Open nicktrav opened 2 years ago
We have marked this issue as stale because it has been inactive for 18 months. If this issue is still relevant, removing the stale label or adding a comment will keep it active. Otherwise, we'll close it in 10 days to keep the issue queue tidy. Thank you for your contribution to CockroachDB!
Is your feature request related to a problem? Please describe.
Currently, when using encryption-at-rest (EAR), the store key must be accessible to Cockroach at process start time. This is typically achieved by having the key reside on filesystem that is "local" to the node - the key is typically persistent, and remains accessible, even after the process has booted.
A downside to this approach is that a compromise of the host can result in a compromise of the store key, if the attacker has access to the filesystem on which the key resides.
Describe the solution you'd like
When deploying EAR, a Key Management System (KMS) is typically leveraged as the source for the store key. The intention with using the KMS is that key material never has to reside on the filesystem. Instead, it is pulled from the KMS over an encrypted and authenticated network connection.
Consider allowing Cockroach to pull its store key from the KMS at process boot time.

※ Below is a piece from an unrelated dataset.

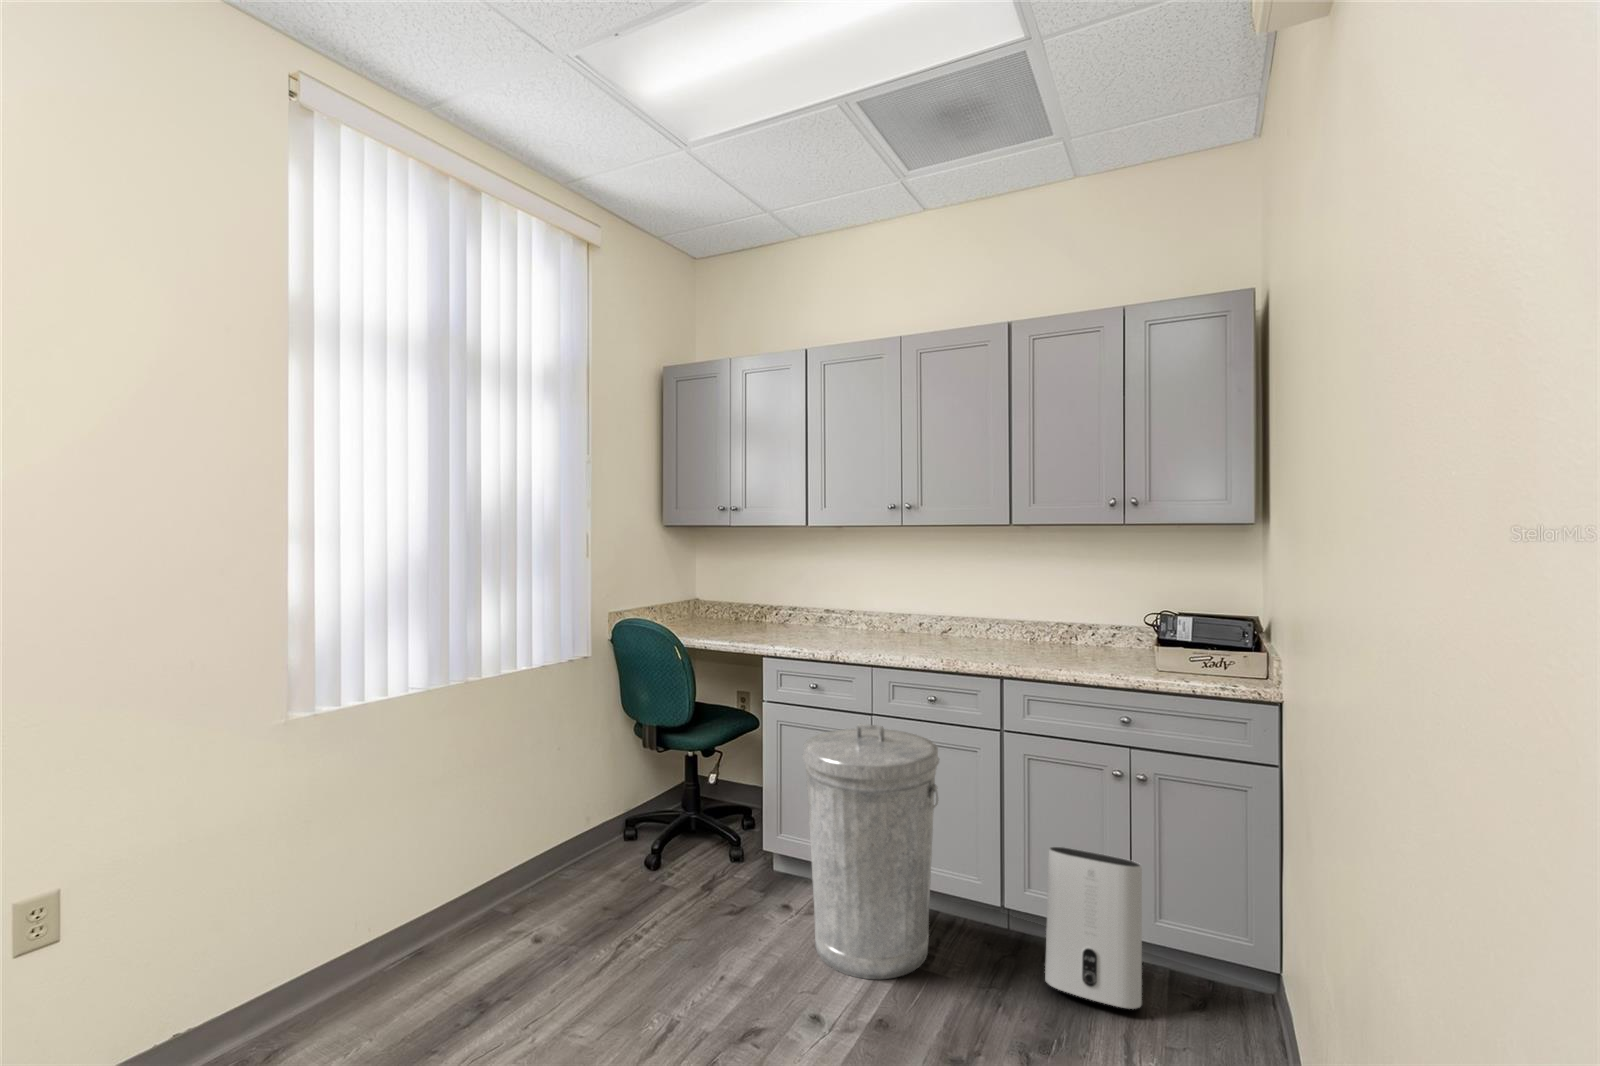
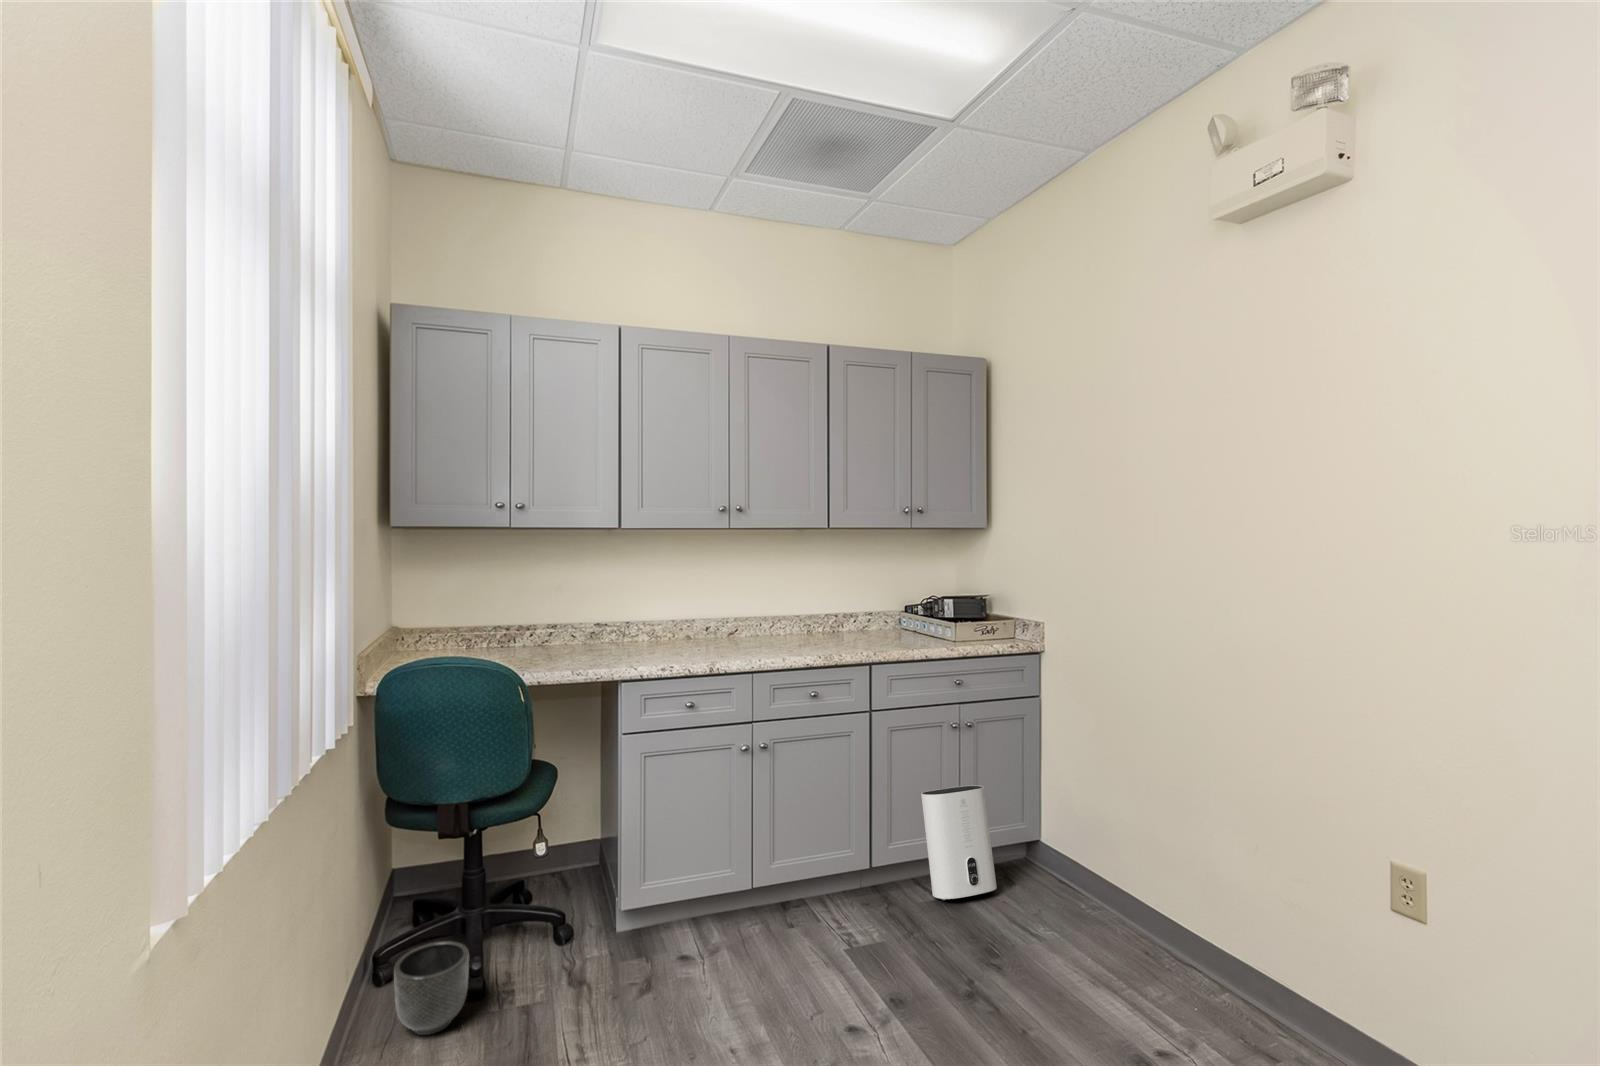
trash can: present [802,723,939,979] -> none [741,725,873,968]
planter: none [574,817,623,877] -> present [394,941,469,1035]

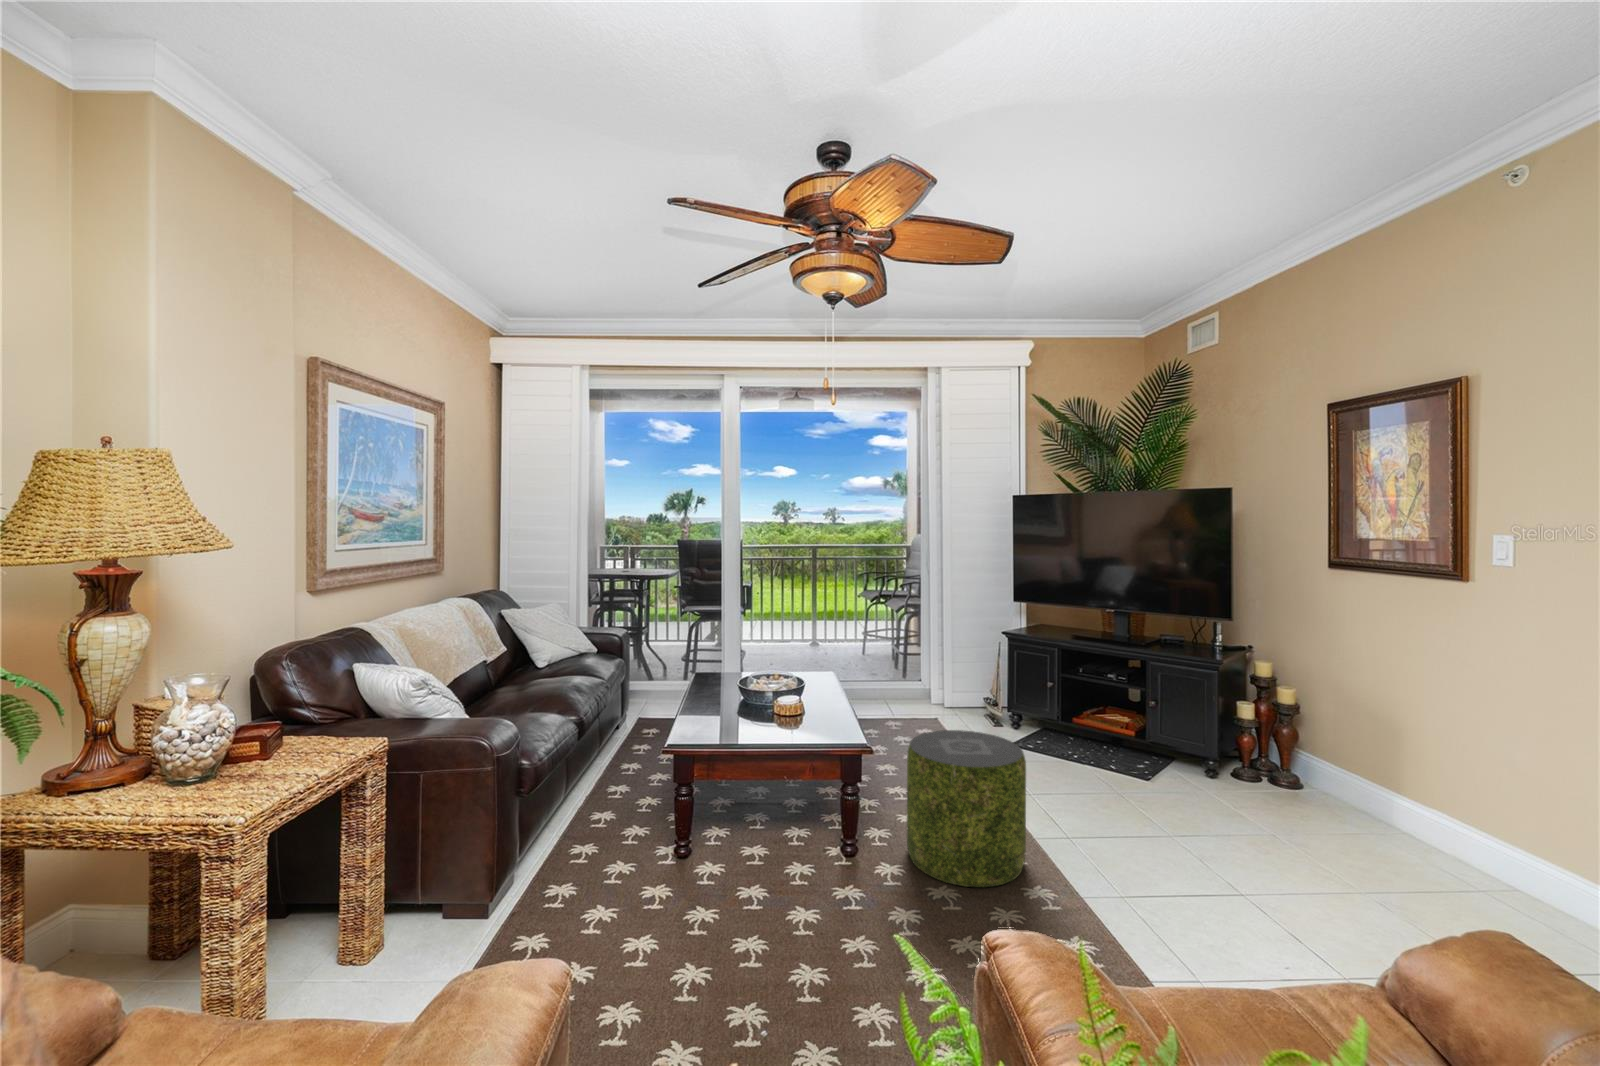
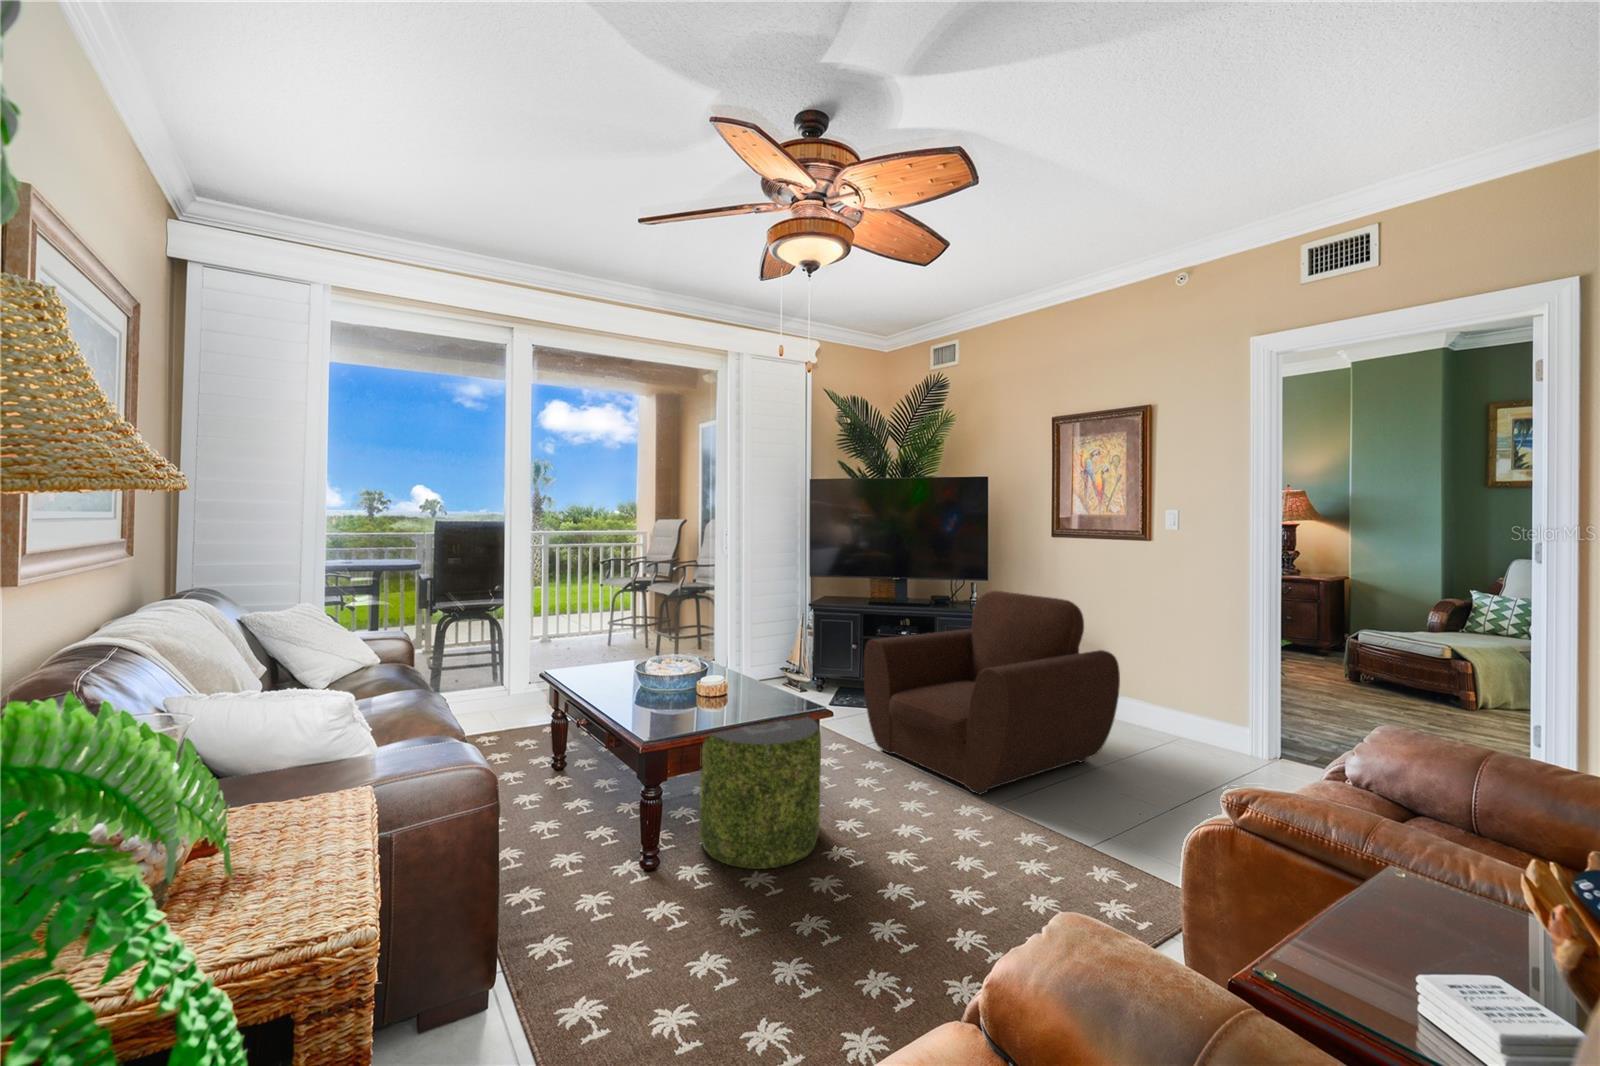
armchair: none [1138,631,1523,876] -> present [864,591,1120,795]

This could look something like passing a "URL" for the key to pull from the provider (HTTP endpoint, cloud resource name, etc.) as configuration parameter to Cockroach. On process start, Cockroach would make the request to the KMS (using the requisite service-account credentials to authenticate, typically loaded by the SDK corresponding to the platform on which Cockroach is deployed). The key material would only ever reside in process memory (it could also be "shielded" using something like
memguard
to prevent it from inadvertently making it to disk in heap dumps, swapping, etc., and ensuring that rotated key material is properly garbage collected during the process lifetime).One downside is that this introduces an additional failure vector at process start time - if the KMS is unavailable, the process will not start. The tradeoff for removing the key material from disk seems worth it. It is also likely that this coupling exists already is deployments in which a KMS is employed, as the store key must be first fetched and persisted to disk before starting Cockroach. This process is handled external to Cockroach - this feature would move that operation into Cockroach itself.
Jira issue: CRDB-15146
Epic CRDB-16419